* Task instructions:
Print the records below verbatim.
[Raw data]
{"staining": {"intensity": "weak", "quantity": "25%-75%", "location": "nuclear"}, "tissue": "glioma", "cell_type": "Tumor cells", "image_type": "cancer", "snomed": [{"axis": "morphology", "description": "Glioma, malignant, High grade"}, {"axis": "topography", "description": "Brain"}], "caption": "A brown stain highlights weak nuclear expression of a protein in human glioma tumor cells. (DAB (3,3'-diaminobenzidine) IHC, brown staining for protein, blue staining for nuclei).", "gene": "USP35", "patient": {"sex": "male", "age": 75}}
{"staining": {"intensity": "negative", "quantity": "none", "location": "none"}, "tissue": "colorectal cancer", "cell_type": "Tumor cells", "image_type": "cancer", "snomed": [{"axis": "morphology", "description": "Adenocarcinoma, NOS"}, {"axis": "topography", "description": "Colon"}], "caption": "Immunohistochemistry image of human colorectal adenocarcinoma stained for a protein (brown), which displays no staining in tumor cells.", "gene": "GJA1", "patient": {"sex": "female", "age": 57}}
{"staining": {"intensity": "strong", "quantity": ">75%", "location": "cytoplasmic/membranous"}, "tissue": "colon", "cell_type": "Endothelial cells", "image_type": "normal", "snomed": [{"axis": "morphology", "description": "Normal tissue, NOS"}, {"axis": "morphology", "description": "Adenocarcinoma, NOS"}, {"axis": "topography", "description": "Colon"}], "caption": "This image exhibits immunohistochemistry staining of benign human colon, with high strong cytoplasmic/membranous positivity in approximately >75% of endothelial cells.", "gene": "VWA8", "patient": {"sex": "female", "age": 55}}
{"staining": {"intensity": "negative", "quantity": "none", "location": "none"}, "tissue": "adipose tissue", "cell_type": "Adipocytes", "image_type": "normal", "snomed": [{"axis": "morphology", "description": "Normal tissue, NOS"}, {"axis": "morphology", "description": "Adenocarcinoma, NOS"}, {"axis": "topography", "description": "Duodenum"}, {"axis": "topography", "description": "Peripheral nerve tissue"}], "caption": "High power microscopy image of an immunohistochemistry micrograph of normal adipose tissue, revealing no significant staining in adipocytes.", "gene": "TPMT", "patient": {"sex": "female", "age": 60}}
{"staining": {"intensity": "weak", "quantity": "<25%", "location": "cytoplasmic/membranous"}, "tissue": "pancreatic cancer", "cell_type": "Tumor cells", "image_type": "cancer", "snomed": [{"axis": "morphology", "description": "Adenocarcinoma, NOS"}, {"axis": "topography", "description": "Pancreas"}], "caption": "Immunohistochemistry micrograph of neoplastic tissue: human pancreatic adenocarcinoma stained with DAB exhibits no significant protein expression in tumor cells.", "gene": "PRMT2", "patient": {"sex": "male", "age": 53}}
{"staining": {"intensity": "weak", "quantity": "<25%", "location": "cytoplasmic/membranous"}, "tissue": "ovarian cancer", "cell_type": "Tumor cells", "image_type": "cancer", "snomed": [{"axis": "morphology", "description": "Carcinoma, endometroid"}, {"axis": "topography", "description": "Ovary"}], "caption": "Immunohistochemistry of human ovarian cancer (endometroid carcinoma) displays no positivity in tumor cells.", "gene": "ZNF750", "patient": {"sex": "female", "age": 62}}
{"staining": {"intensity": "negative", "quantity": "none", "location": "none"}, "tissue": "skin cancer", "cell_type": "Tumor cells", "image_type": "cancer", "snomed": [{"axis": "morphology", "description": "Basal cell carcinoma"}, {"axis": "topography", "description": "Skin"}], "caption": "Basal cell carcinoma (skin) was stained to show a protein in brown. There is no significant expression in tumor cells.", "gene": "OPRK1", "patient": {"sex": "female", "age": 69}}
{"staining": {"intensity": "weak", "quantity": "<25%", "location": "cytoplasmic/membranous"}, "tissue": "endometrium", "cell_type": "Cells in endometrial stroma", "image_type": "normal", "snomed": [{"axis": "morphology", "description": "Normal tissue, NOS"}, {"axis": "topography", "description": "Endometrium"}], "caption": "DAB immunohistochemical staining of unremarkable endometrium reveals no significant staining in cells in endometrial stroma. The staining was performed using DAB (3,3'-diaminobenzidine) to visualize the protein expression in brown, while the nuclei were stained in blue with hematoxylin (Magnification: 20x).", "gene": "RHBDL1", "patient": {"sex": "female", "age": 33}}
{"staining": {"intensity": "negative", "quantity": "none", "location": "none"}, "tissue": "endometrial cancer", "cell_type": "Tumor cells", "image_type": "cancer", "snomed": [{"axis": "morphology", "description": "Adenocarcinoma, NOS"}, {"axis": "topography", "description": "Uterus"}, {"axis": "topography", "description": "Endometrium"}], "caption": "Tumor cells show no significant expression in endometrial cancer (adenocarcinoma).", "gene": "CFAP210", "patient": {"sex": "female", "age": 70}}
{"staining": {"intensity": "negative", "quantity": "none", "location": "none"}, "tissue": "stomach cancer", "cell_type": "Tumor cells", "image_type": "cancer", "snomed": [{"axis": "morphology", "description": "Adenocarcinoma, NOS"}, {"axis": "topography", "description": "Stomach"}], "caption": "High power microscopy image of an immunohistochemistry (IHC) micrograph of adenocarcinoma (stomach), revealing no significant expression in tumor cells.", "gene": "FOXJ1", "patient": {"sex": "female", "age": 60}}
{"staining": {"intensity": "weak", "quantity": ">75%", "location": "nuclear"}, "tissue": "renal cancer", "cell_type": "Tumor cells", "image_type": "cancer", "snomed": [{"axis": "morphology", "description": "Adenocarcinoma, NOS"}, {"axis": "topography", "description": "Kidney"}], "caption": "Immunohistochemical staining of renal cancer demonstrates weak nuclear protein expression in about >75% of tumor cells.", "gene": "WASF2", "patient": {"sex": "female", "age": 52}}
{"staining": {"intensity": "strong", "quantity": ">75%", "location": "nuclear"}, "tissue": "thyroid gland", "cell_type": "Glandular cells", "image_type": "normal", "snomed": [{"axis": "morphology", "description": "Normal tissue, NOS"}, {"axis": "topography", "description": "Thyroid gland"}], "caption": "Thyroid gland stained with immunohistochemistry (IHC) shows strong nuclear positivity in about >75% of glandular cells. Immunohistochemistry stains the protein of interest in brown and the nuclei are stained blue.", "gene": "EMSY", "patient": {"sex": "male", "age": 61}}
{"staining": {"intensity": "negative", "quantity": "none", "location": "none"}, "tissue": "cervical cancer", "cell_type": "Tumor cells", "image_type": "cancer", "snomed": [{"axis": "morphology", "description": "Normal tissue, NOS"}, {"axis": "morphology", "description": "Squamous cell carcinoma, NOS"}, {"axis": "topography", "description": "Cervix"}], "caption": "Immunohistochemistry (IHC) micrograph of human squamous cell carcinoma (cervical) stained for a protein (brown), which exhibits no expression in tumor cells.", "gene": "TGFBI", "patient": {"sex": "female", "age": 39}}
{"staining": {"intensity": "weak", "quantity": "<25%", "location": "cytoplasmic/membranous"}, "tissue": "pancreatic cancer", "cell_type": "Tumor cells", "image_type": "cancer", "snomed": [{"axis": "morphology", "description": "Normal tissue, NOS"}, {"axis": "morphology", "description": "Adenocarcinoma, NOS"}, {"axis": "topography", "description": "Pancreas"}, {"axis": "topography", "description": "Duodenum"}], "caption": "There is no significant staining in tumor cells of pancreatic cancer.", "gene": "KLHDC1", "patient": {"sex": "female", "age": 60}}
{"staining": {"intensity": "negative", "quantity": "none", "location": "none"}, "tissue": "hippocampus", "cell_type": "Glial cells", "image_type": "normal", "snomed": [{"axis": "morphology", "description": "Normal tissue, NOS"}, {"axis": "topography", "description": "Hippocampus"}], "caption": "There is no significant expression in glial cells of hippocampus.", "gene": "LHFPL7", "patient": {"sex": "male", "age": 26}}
[/Raw data]
* Solved exercise:
{"staining": {"intensity": "weak", "quantity": "25%-75%", "location": "nuclear"}, "tissue": "glioma", "cell_type": "Tumor cells", "image_type": "cancer", "snomed": [{"axis": "morphology", "description": "Glioma, malignant, High grade"}, {"axis": "topography", "description": "Brain"}], "caption": "A brown stain highlights weak nuclear expression of a protein in human glioma tumor cells. (DAB (3,3'-diaminobenzidine) IHC, brown staining for protein, blue staining for nuclei).", "gene": "USP35", "patient": {"sex": "male", "age": 75}}
{"staining": {"intensity": "negative", "quantity": "none", "location": "none"}, "tissue": "colorectal cancer", "cell_type": "Tumor cells", "image_type": "cancer", "snomed": [{"axis": "morphology", "description": "Adenocarcinoma, NOS"}, {"axis": "topography", "description": "Colon"}], "caption": "Immunohistochemistry image of human colorectal adenocarcinoma stained for a protein (brown), which displays no staining in tumor cells.", "gene": "GJA1", "patient": {"sex": "female", "age": 57}}
{"staining": {"intensity": "strong", "quantity": ">75%", "location": "cytoplasmic/membranous"}, "tissue": "colon", "cell_type": "Endothelial cells", "image_type": "normal", "snomed": [{"axis": "morphology", "description": "Normal tissue, NOS"}, {"axis": "morphology", "description": "Adenocarcinoma, NOS"}, {"axis": "topography", "description": "Colon"}], "caption": "This image exhibits immunohistochemistry staining of benign human colon, with high strong cytoplasmic/membranous positivity in approximately >75% of endothelial cells.", "gene": "VWA8", "patient": {"sex": "female", "age": 55}}
{"staining": {"intensity": "negative", "quantity": "none", "location": "none"}, "tissue": "adipose tissue", "cell_type": "Adipocytes", "image_type": "normal", "snomed": [{"axis": "morphology", "description": "Normal tissue, NOS"}, {"axis": "morphology", "description": "Adenocarcinoma, NOS"}, {"axis": "topography", "description": "Duodenum"}, {"axis": "topography", "description": "Peripheral nerve tissue"}], "caption": "High power microscopy image of an immunohistochemistry micrograph of normal adipose tissue, revealing no significant staining in adipocytes.", "gene": "TPMT", "patient": {"sex": "female", "age": 60}}
{"staining": {"intensity": "weak", "quantity": "<25%", "location": "cytoplasmic/membranous"}, "tissue": "pancreatic cancer", "cell_type": "Tumor cells", "image_type": "cancer", "snomed": [{"axis": "morphology", "description": "Adenocarcinoma, NOS"}, {"axis": "topography", "description": "Pancreas"}], "caption": "Immunohistochemistry micrograph of neoplastic tissue: human pancreatic adenocarcinoma stained with DAB exhibits no significant protein expression in tumor cells.", "gene": "PRMT2", "patient": {"sex": "male", "age": 53}}
{"staining": {"intensity": "weak", "quantity": "<25%", "location": "cytoplasmic/membranous"}, "tissue": "ovarian cancer", "cell_type": "Tumor cells", "image_type": "cancer", "snomed": [{"axis": "morphology", "description": "Carcinoma, endometroid"}, {"axis": "topography", "description": "Ovary"}], "caption": "Immunohistochemistry of human ovarian cancer (endometroid carcinoma) displays no positivity in tumor cells.", "gene": "ZNF750", "patient": {"sex": "female", "age": 62}}
{"staining": {"intensity": "negative", "quantity": "none", "location": "none"}, "tissue": "skin cancer", "cell_type": "Tumor cells", "image_type": "cancer", "snomed": [{"axis": "morphology", "description": "Basal cell carcinoma"}, {"axis": "topography", "description": "Skin"}], "caption": "Basal cell carcinoma (skin) was stained to show a protein in brown. There is no significant expression in tumor cells.", "gene": "OPRK1", "patient": {"sex": "female", "age": 69}}
{"staining": {"intensity": "weak", "quantity": "<25%", "location": "cytoplasmic/membranous"}, "tissue": "endometrium", "cell_type": "Cells in endometrial stroma", "image_type": "normal", "snomed": [{"axis": "morphology", "description": "Normal tissue, NOS"}, {"axis": "topography", "description": "Endometrium"}], "caption": "DAB immunohistochemical staining of unremarkable endometrium reveals no significant staining in cells in endometrial stroma. The staining was performed using DAB (3,3'-diaminobenzidine) to visualize the protein expression in brown, while the nuclei were stained in blue with hematoxylin (Magnification: 20x).", "gene": "RHBDL1", "patient": {"sex": "female", "age": 33}}
{"staining": {"intensity": "negative", "quantity": "none", "location": "none"}, "tissue": "endometrial cancer", "cell_type": "Tumor cells", "image_type": "cancer", "snomed": [{"axis": "morphology", "description": "Adenocarcinoma, NOS"}, {"axis": "topography", "description": "Uterus"}, {"axis": "topography", "description": "Endometrium"}], "caption": "Tumor cells show no significant expression in endometrial cancer (adenocarcinoma).", "gene": "CFAP210", "patient": {"sex": "female", "age": 70}}
{"staining": {"intensity": "negative", "quantity": "none", "location": "none"}, "tissue": "stomach cancer", "cell_type": "Tumor cells", "image_type": "cancer", "snomed": [{"axis": "morphology", "description": "Adenocarcinoma, NOS"}, {"axis": "topography", "description": "Stomach"}], "caption": "High power microscopy image of an immunohistochemistry (IHC) micrograph of adenocarcinoma (stomach), revealing no significant expression in tumor cells.", "gene": "FOXJ1", "patient": {"sex": "female", "age": 60}}
{"staining": {"intensity": "weak", "quantity": ">75%", "location": "nuclear"}, "tissue": "renal cancer", "cell_type": "Tumor cells", "image_type": "cancer", "snomed": [{"axis": "morphology", "description": "Adenocarcinoma, NOS"}, {"axis": "topography", "description": "Kidney"}], "caption": "Immunohistochemical staining of renal cancer demonstrates weak nuclear protein expression in about >75% of tumor cells.", "gene": "WASF2", "patient": {"sex": "female", "age": 52}}
{"staining": {"intensity": "strong", "quantity": ">75%", "location": "nuclear"}, "tissue": "thyroid gland", "cell_type": "Glandular cells", "image_type": "normal", "snomed": [{"axis": "morphology", "description": "Normal tissue, NOS"}, {"axis": "topography", "description": "Thyroid gland"}], "caption": "Thyroid gland stained with immunohistochemistry (IHC) shows strong nuclear positivity in about >75% of glandular cells. Immunohistochemistry stains the protein of interest in brown and the nuclei are stained blue.", "gene": "EMSY", "patient": {"sex": "male", "age": 61}}
{"staining": {"intensity": "negative", "quantity": "none", "location": "none"}, "tissue": "cervical cancer", "cell_type": "Tumor cells", "image_type": "cancer", "snomed": [{"axis": "morphology", "description": "Normal tissue, NOS"}, {"axis": "morphology", "description": "Squamous cell carcinoma, NOS"}, {"axis": "topography", "description": "Cervix"}], "caption": "Immunohistochemistry (IHC) micrograph of human squamous cell carcinoma (cervical) stained for a protein (brown), which exhibits no expression in tumor cells.", "gene": "TGFBI", "patient": {"sex": "female", "age": 39}}
{"staining": {"intensity": "weak", "quantity": "<25%", "location": "cytoplasmic/membranous"}, "tissue": "pancreatic cancer", "cell_type": "Tumor cells", "image_type": "cancer", "snomed": [{"axis": "morphology", "description": "Normal tissue, NOS"}, {"axis": "morphology", "description": "Adenocarcinoma, NOS"}, {"axis": "topography", "description": "Pancreas"}, {"axis": "topography", "description": "Duodenum"}], "caption": "There is no significant staining in tumor cells of pancreatic cancer.", "gene": "KLHDC1", "patient": {"sex": "female", "age": 60}}
{"staining": {"intensity": "negative", "quantity": "none", "location": "none"}, "tissue": "hippocampus", "cell_type": "Glial cells", "image_type": "normal", "snomed": [{"axis": "morphology", "description": "Normal tissue, NOS"}, {"axis": "topography", "description": "Hippocampus"}], "caption": "There is no significant expression in glial cells of hippocampus.", "gene": "LHFPL7", "patient": {"sex": "male", "age": 26}}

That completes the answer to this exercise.